En esta mi bendita “clausura” del confinamiento, me trae el corazón a la memoria, junto a una multitud de gracias y gozos, alguna que otra adversidad del pasado. Y, meditando el famoso encuentro de los dos de Emaús con el “forastero” desconocido, tras el reproche - “necios y torpes para creer lo que dijeron los profetas”-, un interrogante me deja paralizado: “¿No era necesario que el Mesías padeciera esto…?”. ¿Necesario?
¡Cuánta luz de repente, Dios mío! ¿El cúmulo de sufrimientos devastadores (la traición, el proceso injusto, la tortura, la cruz -pena capital reservada a los esclavos-…) era necesario? De las minucias mías ya ni hablaremos, claro, pues caigo en la cuenta ahora de la naturalidad con que he vivido yo aquellas penillas mías del pasado. Y la explicación es clara, ¡el Águila!: “Os he llevado sobre alas de águila y os he traído a mí”. Todo lo vivido no tenía otra finalidad que esa: “traerte a mí”, ¡la unión con Dios!

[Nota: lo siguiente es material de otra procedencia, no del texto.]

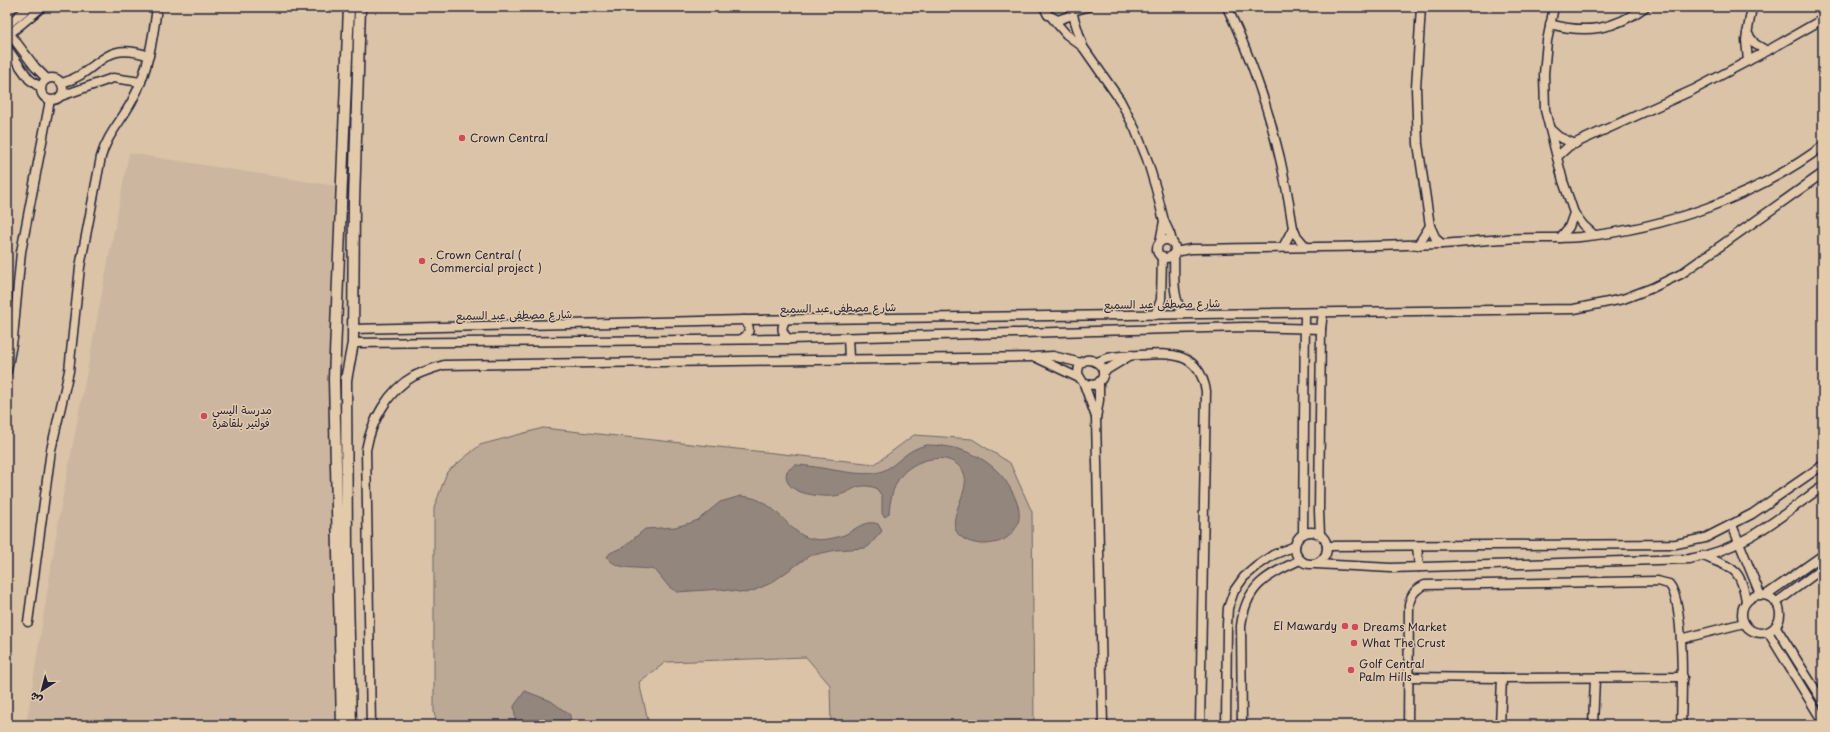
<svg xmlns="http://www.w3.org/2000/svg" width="1830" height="732" font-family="'Playpen Sans','Playpen Sans Arabic',sans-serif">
	<rect width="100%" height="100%" fill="#dac3a7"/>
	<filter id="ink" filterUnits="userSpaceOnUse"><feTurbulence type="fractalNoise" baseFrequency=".025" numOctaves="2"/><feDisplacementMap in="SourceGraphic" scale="8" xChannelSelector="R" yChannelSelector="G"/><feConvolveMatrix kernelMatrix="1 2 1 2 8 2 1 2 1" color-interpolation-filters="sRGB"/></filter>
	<g filter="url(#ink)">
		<polygon fill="#ccb69f" points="129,153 335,186 330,326 335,725 26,725 61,506"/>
		<polygon fill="#bca995" stroke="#6f6668" points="543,428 875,464 914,435 972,439 1010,463 1032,512 1034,725 831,725 830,685 806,657 666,662 639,682 649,725 437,725 434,712 434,508 447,472 480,445"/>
		<g fill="#93867d" stroke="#665e63">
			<path d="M927,445C966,445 1001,462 1016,500C1020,510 1021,520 1015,529C1010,537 1002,542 993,543C984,545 974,544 966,540C936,525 975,492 963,471C949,449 913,459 900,477C892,489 890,501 889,514L885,517L882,514V496L876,488C855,481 852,494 834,496C819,497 780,494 787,471L795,465C819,465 857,478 880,472C898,466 905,449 927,445Z"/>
			<path d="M741,496C778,498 787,535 813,539C822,541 836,538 844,535C855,530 865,519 878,524L882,531L869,546L865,548L836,550L809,556L771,583L753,591L745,593L721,589L677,592L669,587L656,571C644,565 618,573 607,557L610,553L625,546L645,529L675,527L690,523L698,520L720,502Z"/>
			<polygon points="525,691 551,701 570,715 571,725 516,725 514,706"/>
		</g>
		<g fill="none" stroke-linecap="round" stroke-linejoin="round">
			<g stroke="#22223b" stroke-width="11">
				<g id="minor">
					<polyline points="1044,7 1048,15 1058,20 1069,16 1074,9"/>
					<path d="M1227,7C1261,78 1282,150 1293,228L1296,235L1306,247"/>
					<polyline points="1421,7 1416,88 1418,144 1430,226 1436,239 1442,244"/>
					<polyline points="1554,7 1547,41 1544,74 1545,110 1563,181 1574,213 1583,225 1594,235"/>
					<polyline points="1073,11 1087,7"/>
					<polyline points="1072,12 1083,47 1120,100 1135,129 1147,159 1156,189 1164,221 1170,234 1172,241"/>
					<polyline points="1053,19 1066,34 1083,47"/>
					<path d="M1550,24C1586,34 1614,30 1645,7"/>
					<polyline points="7,25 29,7"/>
					<polyline points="1747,33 1755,44 1767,51"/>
					<polyline points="10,34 35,67 47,79"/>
					<polyline points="7,36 42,7"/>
					<polyline points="7,48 29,79 41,88"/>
					<polyline points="1748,61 1746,40 1752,7"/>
					<circle cx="52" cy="89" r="11"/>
					<path d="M62,83C101,72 101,39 149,56"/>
					<polyline points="61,96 113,78 141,82"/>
					<polyline points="1550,129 1559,137 1575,144"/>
					<polyline points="1557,157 1569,146 1693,90 1767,51 1823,19"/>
					<polyline points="1560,238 1569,227 1574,213"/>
					<circle cx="1166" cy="249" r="9"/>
					<polyline points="1160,242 1164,221"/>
					<polyline points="1418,245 1430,226"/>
					<polyline points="1283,247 1293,228"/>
					<path d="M1175,252L1191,249C1274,248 1357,247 1440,244C1462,243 1483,240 1505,239C1530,237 1555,239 1580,237C1666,228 1753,198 1823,146"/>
					<path d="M1174,253C1175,273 1171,298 1184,314"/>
					<polyline points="1155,315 1161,300 1162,256"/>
					<path d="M786,320C780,327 782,335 790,339"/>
					<polyline points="353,329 744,320 1574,309 1623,299 1652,288 1681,274 1823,173"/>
					<path d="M743,338C750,334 751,326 744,320"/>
					<polyline points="848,338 849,358"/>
					<polyline points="353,343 790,339 1245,327 1321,329"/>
					<polyline points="1037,358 1079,378"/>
					<path d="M1097,362C1111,355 1124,356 1139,355C1172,353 1199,352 1206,391L1200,725"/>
					<polyline points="7,371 13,338 21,252 50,100"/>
					<polyline points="1103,372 1131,355"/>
					<polyline points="1099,383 1099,400 1096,418 1103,725"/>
					<path d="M1084,384L1095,385C1121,369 1078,344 1078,374L1084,384L1096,417"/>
					<polyline points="1732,525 1760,594"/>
					<circle cx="1311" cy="548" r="16"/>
					<polyline points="1303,534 1305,313"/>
					<polyline points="1320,535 1319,511 1321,329 1323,312"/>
					<polyline points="1327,546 1676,544 1705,538 1752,514 1823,465"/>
					<polyline points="1417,546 1419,567"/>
					<path d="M1703,556C1733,568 1741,568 1746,601"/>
					<path d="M1316,564L1391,568L1689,559C1742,551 1781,516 1823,486"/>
					<circle cx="1761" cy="614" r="19"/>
					<polyline points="1766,595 1823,555"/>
					<polyline points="1777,602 1823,568"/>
					<path d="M28,622L51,450L69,371L80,267L101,157C107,135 122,120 132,101C148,72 153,39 157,7"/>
					<polyline points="1776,627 1823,702"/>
					<polyline points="1768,632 1823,722"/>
					<polyline points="1681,639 1744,623"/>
					<polyline points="1409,677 1502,678 1683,677"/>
					<path d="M371,725L366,450C371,422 388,390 414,376C424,371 434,368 444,365L1034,357L1053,356L1081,363"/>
					<polyline points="1226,725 1227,625 1228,608 1234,591 1244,577 1257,566 1273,555 1295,546"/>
					<path d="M1242,725L1241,626C1246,585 1266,576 1300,560"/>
					<path d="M1408,725L1409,604C1412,593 1416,589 1425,585L1657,581L1669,584C1685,601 1682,698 1681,725"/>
					<polyline points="1500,725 1502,678"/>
					<polyline points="1593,725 1595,678"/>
				</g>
			</g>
			<g stroke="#22223b" stroke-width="13">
				<g id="major">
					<polyline points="342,725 334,379 349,7"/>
					<polyline points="351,725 347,552 346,380 353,343 354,202 360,7"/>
				</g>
			</g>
			<use href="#minor" stroke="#e2caab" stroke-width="8"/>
			<use href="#major" stroke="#e2caab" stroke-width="10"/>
		</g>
	</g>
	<g fill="#d1495b" stroke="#e2caab" stroke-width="1.5">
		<circle cx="462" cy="138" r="4"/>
		<circle cx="422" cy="261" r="4"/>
		<circle cx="204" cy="416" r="4"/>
		<circle cx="1345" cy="626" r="4"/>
		<circle cx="1355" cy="627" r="4"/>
		<circle cx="1354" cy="643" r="4"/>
		<circle cx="1351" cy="670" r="4"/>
	</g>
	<g text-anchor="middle" stroke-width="3" stroke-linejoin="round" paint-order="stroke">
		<g font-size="11" fill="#22223b" stroke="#e2caab" text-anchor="start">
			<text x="470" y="142">Crown Central</text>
			<text x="430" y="259">. Crown Central (<tspan x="430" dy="13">Commercial project )</tspan></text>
			<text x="212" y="414">مدرسة اليسي<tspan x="212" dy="13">فولتير بلقاهرة</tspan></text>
			<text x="1337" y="630" text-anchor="end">El Mawardy</text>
			<text x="1363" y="631">Dreams Market</text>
			<text x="1362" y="647">What The Crust</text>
			<text x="1359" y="668">Golf Central<tspan x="1359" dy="13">Palm Hills</tspan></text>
		</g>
		<g font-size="11" fill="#22223b" stroke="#e2caab">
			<text transform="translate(1162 304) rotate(-1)" y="4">شارع مصطفى عبد السميع</text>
			<text transform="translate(838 308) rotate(-1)" y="4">شارع مصطفى عبد السميع</text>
			<text transform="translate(514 315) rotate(-1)" y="4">شارع مصطفى عبد السميع</text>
		</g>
	</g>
	<rect width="1830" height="732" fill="none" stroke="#e2caab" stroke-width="24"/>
	<rect x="12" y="12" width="1806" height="708" fill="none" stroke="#22223b" stroke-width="1.5" filter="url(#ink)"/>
	<g transform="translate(42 690) rotate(216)" stroke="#e2caab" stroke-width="3" paint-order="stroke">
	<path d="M0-3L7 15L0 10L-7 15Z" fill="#22223b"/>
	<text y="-6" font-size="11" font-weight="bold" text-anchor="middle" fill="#22223b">ش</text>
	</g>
</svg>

Y ahora el Águila se ha posado en alta montaña. Dicen que el águila dedica un tiempo a renovar su juventud, y lo hace en alta montaña. Toca, pues, aquí, rejuvenecer y ordenar el pensamiento. Inevitablemente, no cesa uno de mirar la devastación que el bichito ha provocado en pocos meses en nuestro mundo. Pienso en el mundo, pienso en el “Viejo Continente”, pienso en nuestra patria herida y probada en su misma entraña…
Todo me recuerda un famoso sermón de San Agustín del año 410. Cundía el pánico y la desazón entre su gente ante la noticia estremecedora de la caída del Imperio, un acontecimiento que “hizo temblar a los espíritus más fuertes del paganismo y de la cristiandad”. Aquel mundo antiguo moría de viejo. Se lo dice Agustín a sus fieles: “El mundo perece, el mundo envejece, el mundo se viene abajo y respira con dificultad a causa de su vejez: tos, pituita, oftalmia, congojas, fatiga (en su latín original esos males suenan más simpáticos). ¡Por necesidad, dice, tenían que multiplicarse los achaques!”.
(Años más tarde, Agustín llorará lágrimas amargas en su lecho de muerte sintiendo a las puertas de Hipona el asedio y la barbarie). Ahora le tocaba al Pastor alentar al rebaño: ¿Cómo afrontar aquella “vejez” que se les venía encima? Y responde con el salmo: “No temas; tu juventud se renovará como la del águila”. Roma no perece si no perecen los romanos. La tribulación será para nosotros lo que nosotros decidamos. Es fuego la tribulación, una prueba. Si somos oro, nos purificará; si somos paja, nos hará cenizas.
Le nace entonces a Agustín -el “águila de Hipona”- la idea de su gigantesca obra, la “Ciudad de Dios”: “Los hombres se definen por sus amores. Y lo mismo las sociedades”. Dos amores han hecho dos ciudades: el amor a Dios hasta el olvido de sí mismos, y el amor a sí mismos y al mundo, hasta el olvido y el desprecio de Dios. “Vea cada uno lo que ama, y descubrirá de dónde es ciudadano”. Y, para demostrar a qué cuidad pertenecían sus fieles, ante la llegada de prófugos huidos de Italia, les suplica el obispo: “Compadeceos de los que padecen, recibid a los flacos, que abunde vuestra hospitalidad y se multipliquen vuestras buenas obras”. Buen ejemplo, solidaridad, servicio, amistad, vecindad, atención al que sufre, justicia, amor a todos…
¿Serán estas las virtudes de nuestra “ciudadanía”? ¿Qué dice y decide nuestro mundo? ¿Qué decidimos nosotros? ¿Rejuveneceremos?